Data | database | Web page received a task is to add some content of Chinese brand website to our website, some of these pages are links to the list of articles, click on the link will appear in the article detailed content Display page, according to this rule, combining regular expression, XMLHTTP technology, JScript server-side script , as well as ADO technology, wrote a small program, the content crawled to the local database. Crawl down, and then on the database to guide the data on the database is more convenient. First create an Access database, structured as follows
ID Automatic number identification, primary key oldid digital old data encoding title title text content remarks
The actual implementation code is as follows
<% @LANGUAGE = "JSCRIPT" codepage= "936"%>
!--METADATA name= "Microsoft ActiveX Data Objects 2.5 Library"
Type= "TypeLib" uuid= "{00000205-0000-0010-8000-00aa006d2ea4}"-->
<%
Open Database
Try
{
var strconnectionstring = "Provider=Microsoft.Jet.OLEDB.4.0;Data source=" + Server.MapPath ("#db. mdb");
var objconnection = Server.CreateObject ("ADODB.") Connection ");
Objconnection.open (strConnectionString);
}
catch (E)
{
Response.Write (e.description);
Response.End ();
}
%>
<script language= "JScript" runat= "Server"
Remotely fetching data
function GetData ()
{
var xhttp = new ActiveXObject ("Microsoft.XMLHTTP");
Xhttp.open ("POST", "http://www.chinamp.org/mppro2.php", false);
Xhttp.send ();
return (Xhttp.responsetext);
}
Using regular expressions to extract qualified links
function Getlinks (str)
{
var re = new RegExp ("<a[^ <>]+?\>" (. | \ n) *?) <\/a> "," GI ");
var a = Str.match (re); First search for (Var i=0;i<a.length;i++)
{
var t1,t2;
var temp;
var r =/qy.php\?id= (\d+)/ig;
if (!r.test (A[i])) continue;
temp = A[i].match (/qy.php\?id= (\d+)/ig);
T1 = regexp.$1;
temp = A[i].match (/<font[^ <>]+?color=\ "#000000 \" \> (. *?) <\/font>/ig);
t2 = regexp.$1;
if (t1 = = t2) Continue;
Savearticle (t1,t2,getcontent (t1));
}
}
Get the ID through the extracted link and fetch the corresponding article through this ID
function getcontent (ID)
{
var xhttp = new ActiveXObject ("Microsoft.XMLHTTP");
Xhttp.open ("POST", "http://www.chinamp.org/qy.php?id=" + id,false);
Xhttp.send ();
var str = Xhttp.responsetext;
var re = new RegExp ("<span[^ <>]+?style=\" font-size:10\.8pt\ "> (. *?) <\/span> "," GI ");
var a = Str.match (re);
return (REGEXP.$1);
}
Storage
function Savearticle (oldid,title,content)
{
var orst = Server.CreateObject ("ADODB.") Recordset ");
var squery;
squery = "Select Oldid,title,content from Articles"

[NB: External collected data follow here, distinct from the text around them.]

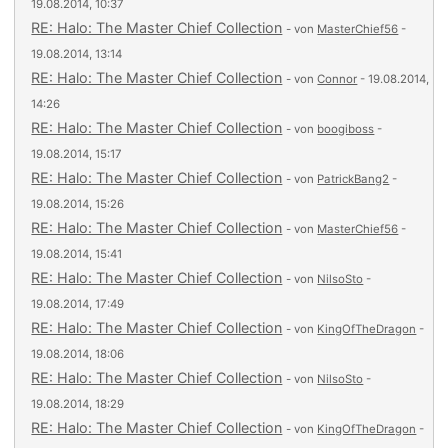
19.08.2014, 10:37
RE: Halo: The Master Chief Collection
- von
MasterChief56
-
19.08.2014, 13:14
RE: Halo: The Master Chief Collection
- von
Connor
- 19.08.2014,
14:26
RE: Halo: The Master Chief Collection
- von
boogiboss
-
19.08.2014, 15:17
RE: Halo: The Master Chief Collection
- von
PatrickBang2
-
19.08.2014, 15:26
RE: Halo: The Master Chief Collection
- von
MasterChief56
-
19.08.2014, 15:41
RE: Halo: The Master Chief Collection
- von
NilsoSto
-
19.08.2014, 17:49
RE: Halo: The Master Chief Collection
- von
KingOfTheDragon
-
19.08.2014, 18:06
RE: Halo: The Master Chief Collection
- von
NilsoSto
-
19.08.2014, 18:29
RE: Halo: The Master Chief Collection
- von
KingOfTheDragon
-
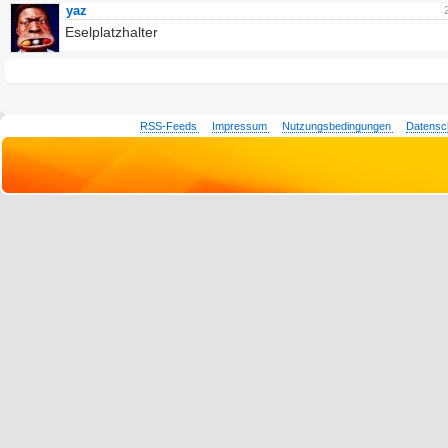
yaz
Eselplatzhalter
RSS-Feeds
Impressum
Nutzungsbedingungen
Datensc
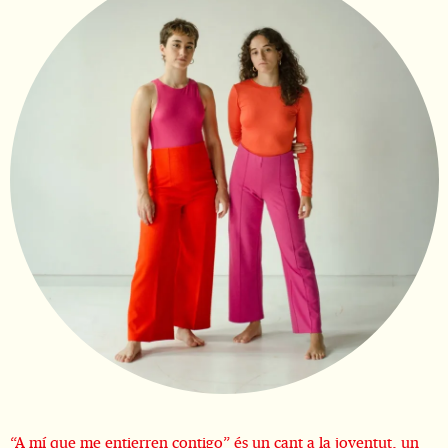
Diapositiva 2 de 4
“A mí que me entierren contigo” és un cant a la joventut, un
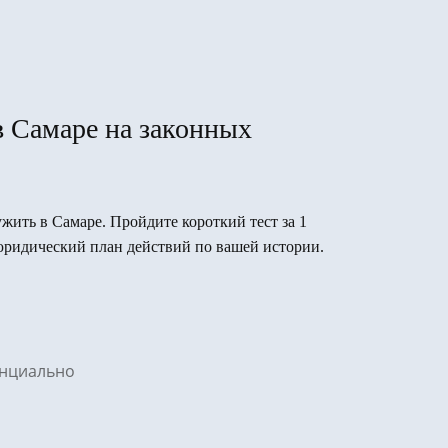
в Самаре на законных
ужить в Самаре. Пройдите короткий тест за 1
юридический план действий по вашей истории.
денциально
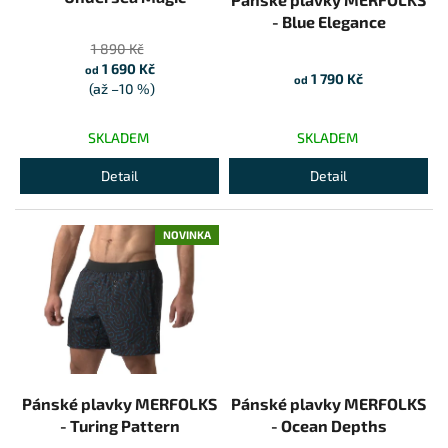
- Blue Elegance
1 890 Kč
1 690 Kč
od
1 790 Kč
od
(až –10 %)
SKLADEM
SKLADEM
Detail
Detail
NOVINKA
Pánské plavky MERFOLKS
Pánské plavky MERFOLKS
- Turing Pattern
- Ocean Depths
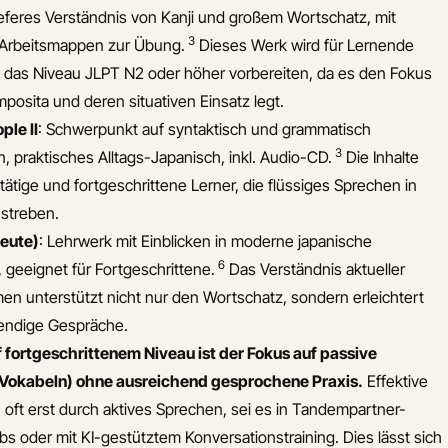
tieferes Verständnis von Kanji und großem Wortschatz, mit
3
Arbeitsmappen zur Übung.
Dieses Werk wird für Lernende
f das Niveau JLPT N2 oder höher vorbereiten, da es den Fokus
posita und deren situativen Einsatz legt.
ple II
: Schwerpunkt auf syntaktisch und grammatisch
3
 praktisches Alltags-Japanisch, inkl. Audio-CD.
Die Inhalte
stätige und fortgeschrittene Lerner, die flüssiges Sprechen in
nstreben.
heute)
: Lehrwerk mit Einblicken in moderne japanische
6
, geeignet für Fortgeschrittene.
Das Verständnis aktueller
men unterstützt nicht nur den Wortschatz, sondern erleichtert
bendige Gespräche.
f fortgeschrittenem Niveau ist der Fokus auf passive
, Vokabeln) ohne ausreichend gesprochene Praxis.
Effektive
h oft erst durch aktives Sprechen, sei es in Tandempartner-
s oder mit KI-gestütztem Konversationstraining. Dies lässt sich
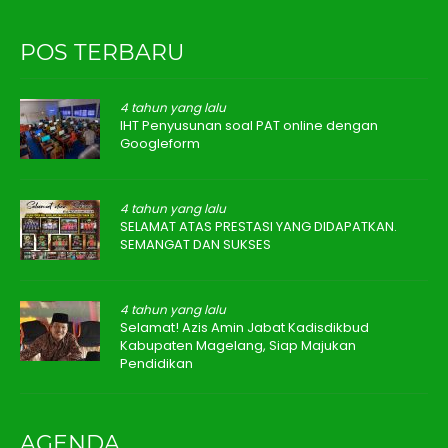
POS TERBARU
4 tahun yang lalu
IHT Penyusunan soal PAT online dengan
Googleform
4 tahun yang lalu
SELAMAT ATAS PRESTASI YANG DIDAPATKAN.
SEMANGAT DAN SUKSES
4 tahun yang lalu
Selamat! Azis Amin Jabat Kadisdikbud
Kabupaten Magelang, Siap Majukan
Pendidikan
AGENDA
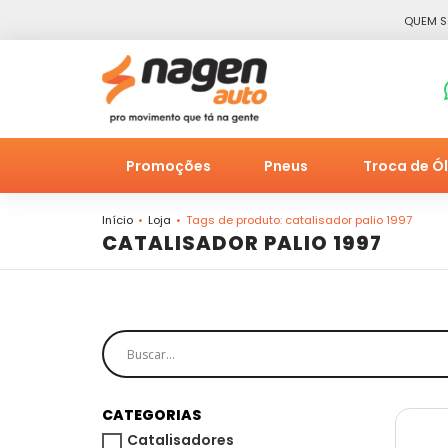
QUEM 
Promoções
Pneus
Troca de Ó
Início
Loja
Tags de produto: catalisador palio 1997
CATALISADOR PALIO 1997
CATEGORIAS
Catalisadores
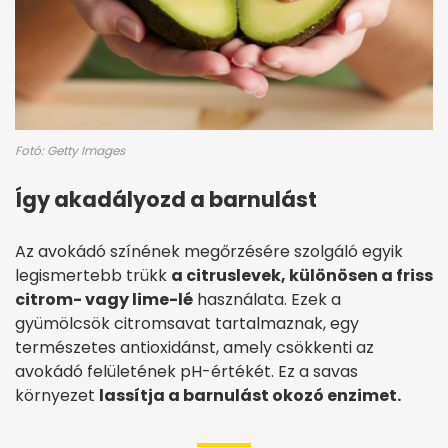
Fotó: Getty Images
Így akadályozd a barnulást
Az avokádó színének megőrzésére szolgáló egyik
legismertebb trükk
a citruslevek, különösen a friss
citrom- vagy lime-lé
használata. Ezek a
gyümölcsök citromsavat tartalmaznak, egy
természetes antioxidánst, amely csökkenti az
avokádó felületének pH-értékét. Ez a savas
környezet
lassítja a barnulást okozó enzimet.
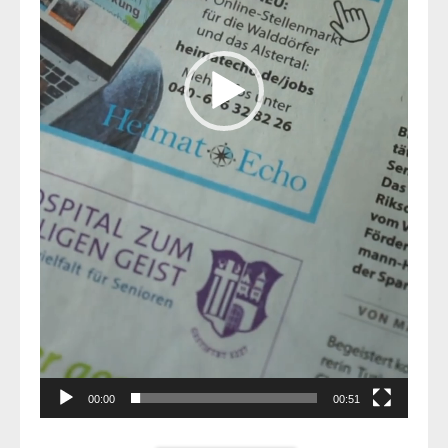
00:00
00:51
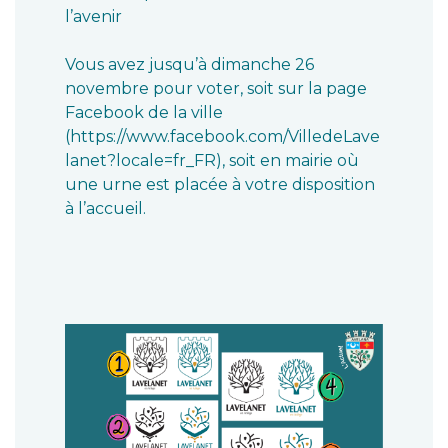
l’avenir
Vous avez jusqu’à dimanche 26
novembre pour voter, soit sur la page
Facebook de la ville
(https://www.facebook.com/VilledeLave
lanet?locale=fr_FR), soit en mairie où
une urne est placée à votre disposition
à l’accueil.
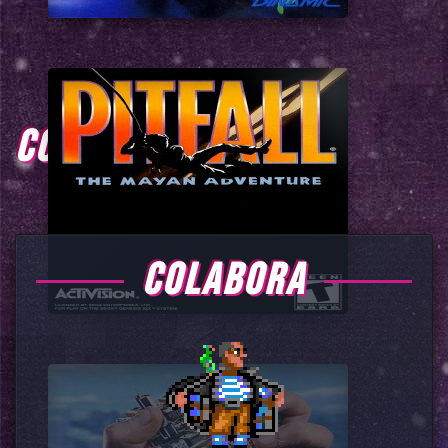
COMENTARIOS
COLABORA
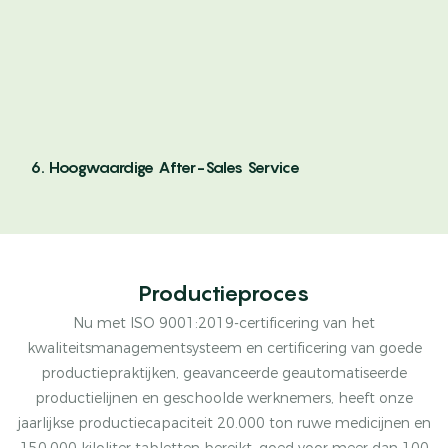
6. Hoogwaardige After-Sales Service
Productieproces
Nu met ISO 9001:2019-certificering van het
kwaliteitsmanagementsysteem en certificering van goede
productiepraktijken, geavanceerde geautomatiseerde
productielijnen en geschoolde werknemers, heeft onze
jaarlijkse productiecapaciteit 20.000 ton ruwe medicijnen en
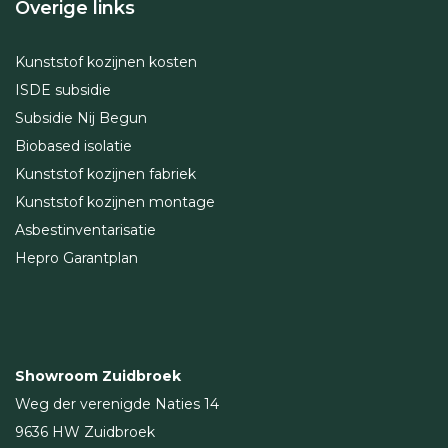
Overige links
Kunststof kozijnen kosten
ISDE subsidie
Subsidie Nij Begun
Biobased isolatie
Kunststof kozijnen fabriek
Kunststof kozijnen montage
Asbestinventarisatie
Hepro Garantplan
Showroom Zuidbroek
Weg der verenigde Naties 14
9636 HW Zuidbroek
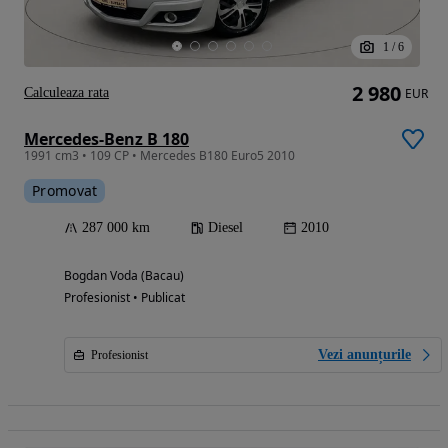
1
/
6
2 980
Calculeaza rata
EUR
Mercedes-Benz B 180
1991 cm3 • 109 CP • Mercedes B180 Euro5 2010
Promovat
287 000 km
Diesel
2010
Bogdan Voda (Bacau)
Profesionist • Publicat
Vezi anunțurile
Profesionist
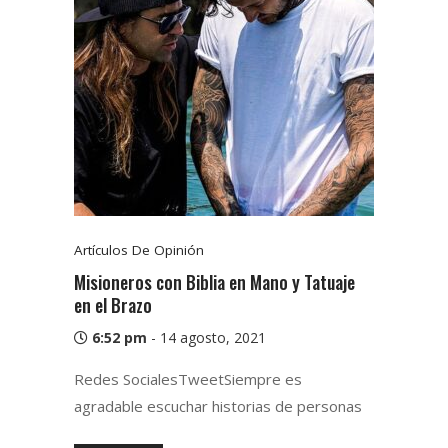
Artículos De Opinión
Misioneros con Biblia en Mano y Tatuaje
en el Brazo
6:52 pm
-
14 agosto, 2021
Redes SocialesTweetSiempre es
agradable escuchar historias de personas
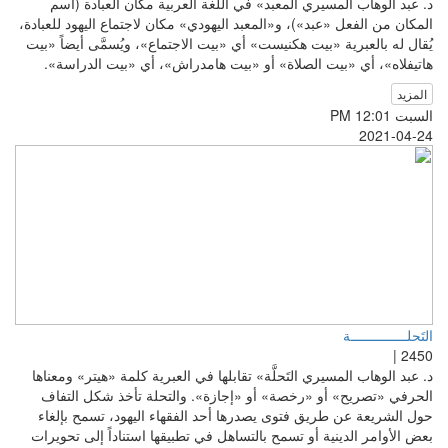
د. عبد الوهاب المسيري المعبد» في اللغة العربية مكان العبادة (اسم
المكان من الفعل «عبد»)، و«المعبد اليهودي» مكان لاجتماع اليهود للعبادة،
يُقال له بالعبرية «بيت هكنيست» أي «بيت الاجتماع»، ويُسمَّى أيضاً «بيت
هاتيفلاه»، أي «بيت الصلاة» أو «بيت هامدراش»، أي «بيت الدراسة».
المزيد
السبت PM 12:01
2021-04-24
التَحلــــــــــــــة
2450 |
د. عبد الوهاب المسيري التَحلَّة» تقابلها في العبرية كلمة «هيتر» ومعناها
الحرفي «تصريح» أو «رخصة» أو «إجازة». والتحلة تأخذ شكل التفاف
حول الشريعة عن طريق فتوى يصدرها أحد الفقهاء اليهود، تسمح بإلغاء
بعض الأوامر الدينية أو تسمح بالتساهل في تطبيقها استناداً إلى تحويرات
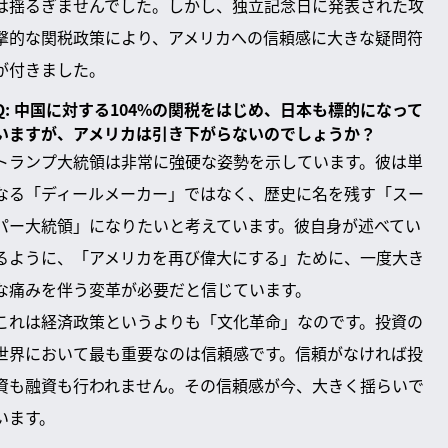
は揺るぎませんでした。しかし、独立記念日に発表された攻
撃的な関税政策により、アメリカへの信頼感に大きな疑問符
が付きました。
Q: 中国に対する104%の関税をはじめ、日本も標的になって
いますが、アメリカは引き下がらないのでしょうか？
トランプ大統領は非常に強硬な姿勢を示しています。彼は単
なる「ディールメーカー」ではなく、歴史に名を残す「スー
パー大統領」になりたいと考えています。彼自身が述べてい
るように、「アメリカを再び偉大にする」ために、一度大き
な痛みを伴う変革が必要だと信じています。
これは経済政策というよりも「文化革命」なのです。投資の
世界において最も重要なのは信頼感です。信頼がなければ投
資も融資も行われません。その信頼感が今、大きく揺らいで
います。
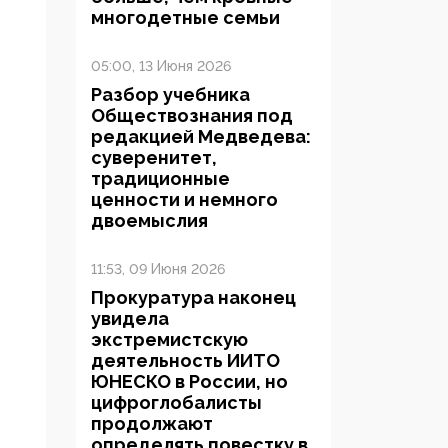
многодетные семьи
05:00, 13 Июня 2026
Разбор учебника
Обществознания под
редакцией Медведева:
суверенитет,
традиционные
ценности и немного
двоемыслия
11:53, 09 Июня 2026
Прокуратура наконец
увидела
экстремистскую
деятельность ИИТО
ЮНЕСКО в России, но
цифроглобалисты
продолжают
определять повестку в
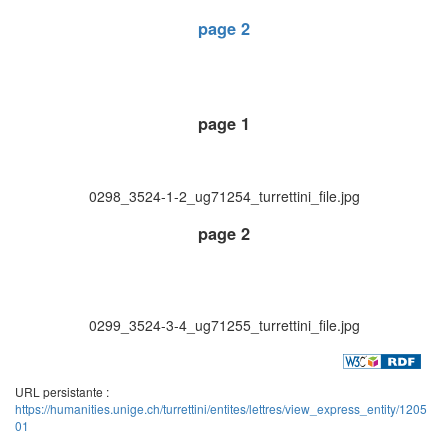
page 2
page 1
0298_3524-1-2_ug71254_turrettini_file.jpg
page 2
0299_3524-3-4_ug71255_turrettini_file.jpg
URL persistante :
https://humanities.unige.ch/turrettini/entites/lettres/view_express_entity/1205
01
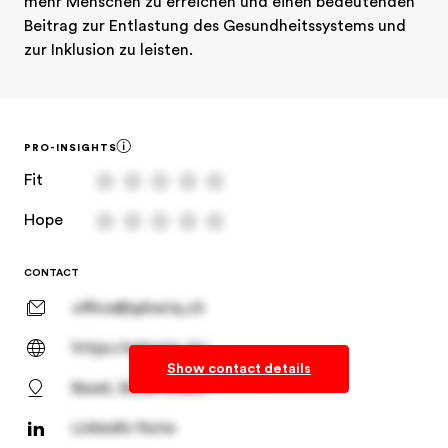
mehr Menschen zu erreichen und einen bedeutenden 
Beitrag zur Entlastung des Gesundheitssystems und 
zur Inklusion zu leisten.
PRO-INSIGHTS
Fit
Hope
CONTACT
office@spheriq.ch
https://spheriq.ch/
Show contact details
Basel, Basel-Stadt
LinkedIn Note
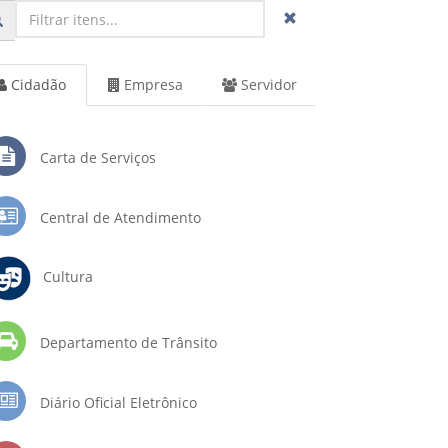
Cidadão
Empresa
Servidor
Carta de Serviços
Central de Atendimento
Cultura
Departamento de Trânsito
Diário Oficial Eletrônico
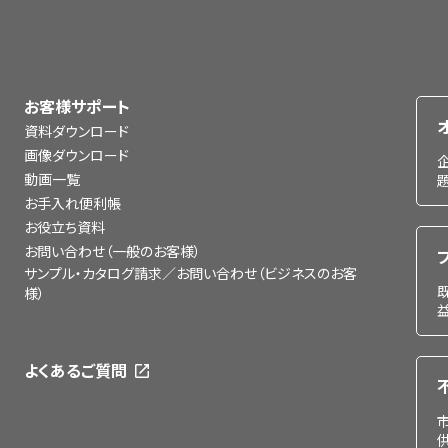
お客様サポート
資料ダウンロード
画像ダウンロード
動画一覧
お手入れ便利帳
お役立ち資料
お問い合わせ（一般のお客様）
サンプル・カタログ請求／お問い合わせ（ビジネスのお客
様）
よくあるご質問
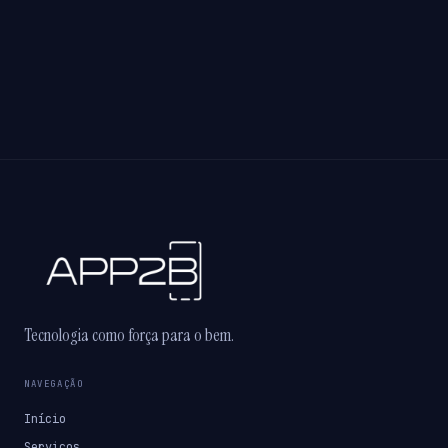
Tecnologia como força para o bem.
NAVEGAÇÃO
Início
Serviços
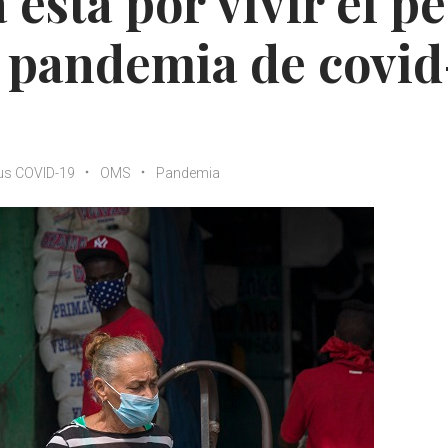
está por vivir el p
 pandemia de covid
us COVID-19
OMS
Pandemia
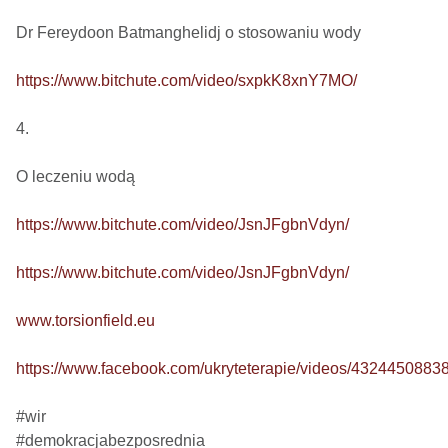
Dr Fereydoon Batmanghelidj o stosowaniu wody

https://www.bitchute.com/video/sxpkK8xnY7MO/
4.

O leczeniu wodą

https://www.bitchute.com/video/JsnJFgbnVdyn/
https://www.bitchute.com/video/JsnJFgbnVdyn/
www.torsionfield.eu
https://www.facebook.com/ukryteterapie/videos/4324450883
#wir

#demokracjabezposrednia
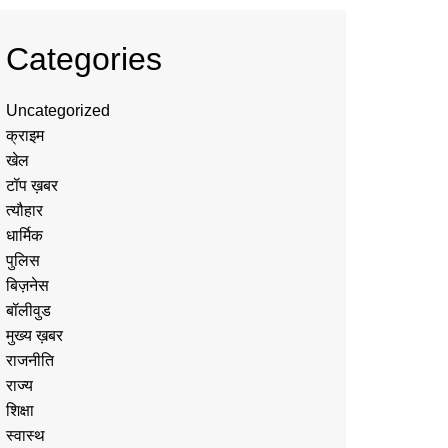
Categories
Uncategorized
क्राइम
खेल
टॉप ख़बर
त्यौहार
धार्मिक
पुलिस
बिज़नेस
बॉलीवुड
मुख्य ख़बर
राजनीति
राज्य
शिक्षा
स्वास्थ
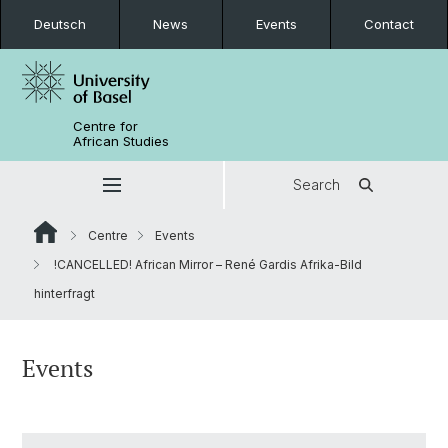
Deutsch
News
Events
Contact
Centre for
African Studies
Search
Centre
Events
!CANCELLED! African Mirror – René Gardis Afrika-Bild
hinterfragt
Events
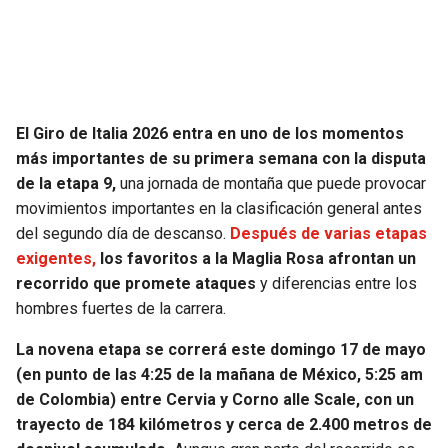
SEAHAWKS
PELICANS
BEARS
SPURS
El Giro de Italia 2026 entra en uno de los momentos
LIONS
NUGGETS
más importantes de su primera semana con la disputa
de la etapa 9,
una jornada de montaña que puede provocar
PACKERS
TIMBERWOLVES
movimientos importantes en la clasificación general antes
del segundo día de descanso.
Después de varias etapas
VIKINGS
THUNDER
exigentes,
los favoritos a la Maglia Rosa afrontan un
recorrido que promete ataques
y diferencias entre los
FALCONS
TRAIL BLAZERS
hombres fuertes de la carrera.
La novena etapa se correrá este domingo 17 de mayo
PANTHERS
JAZZ
(en punto de las 4:25 de la mañana de México, 5:25 am
de Colombia) entre Cervia y Corno alle Scale, con un
SAINTS
trayecto de 184 kilómetros y cerca de 2.400 metros de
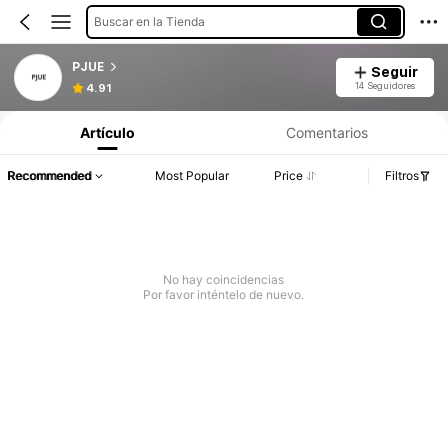
Buscar en la Tienda
PJUE
Seguir
14 Seguidores
4.91
Artículo
Comentarios
Recommended
Most Popular
Price
Filtros
No hay coincidencias
Por favor inténtelo de nuevo.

Orst.open (squery,objconnection,adopenstatic,adlockpessimistic);
Orst.addnew ();
Orst ("oldid") = oldid;
Orst ("title") = title;
Orst ("content") = content;
Orst.update ();
Orst.close ();
Response.Write (Title + "crawl Success" + "<br>");
}
</script>
<HTML>
<HEAD>
<TITLE> Crawl Articles </TITLE>
<meta http-equiv= "Content-type" content= "text/html; charset=gb2312 "> </HEAD>
<BODY>
<%=getlinks (GetData ())%>
</BODY>
</HTML>
The next step is to import the contents of this Access database into the database of the server, but there are some things, is the original article is classified, so import the time also have to manually classify, because in the analysis of the link when the regular expression of the original writing is very troublesome, but still very rigorous, If the classification is parsed with regular expressions, can be troublesome, because the category is included in the <td> inside, and the page of the <td> label a lot, to locate the category text in the <td> will be very troublesome, even if written, the program will lose flexibility, become difficult to maintain, so now only to do this step.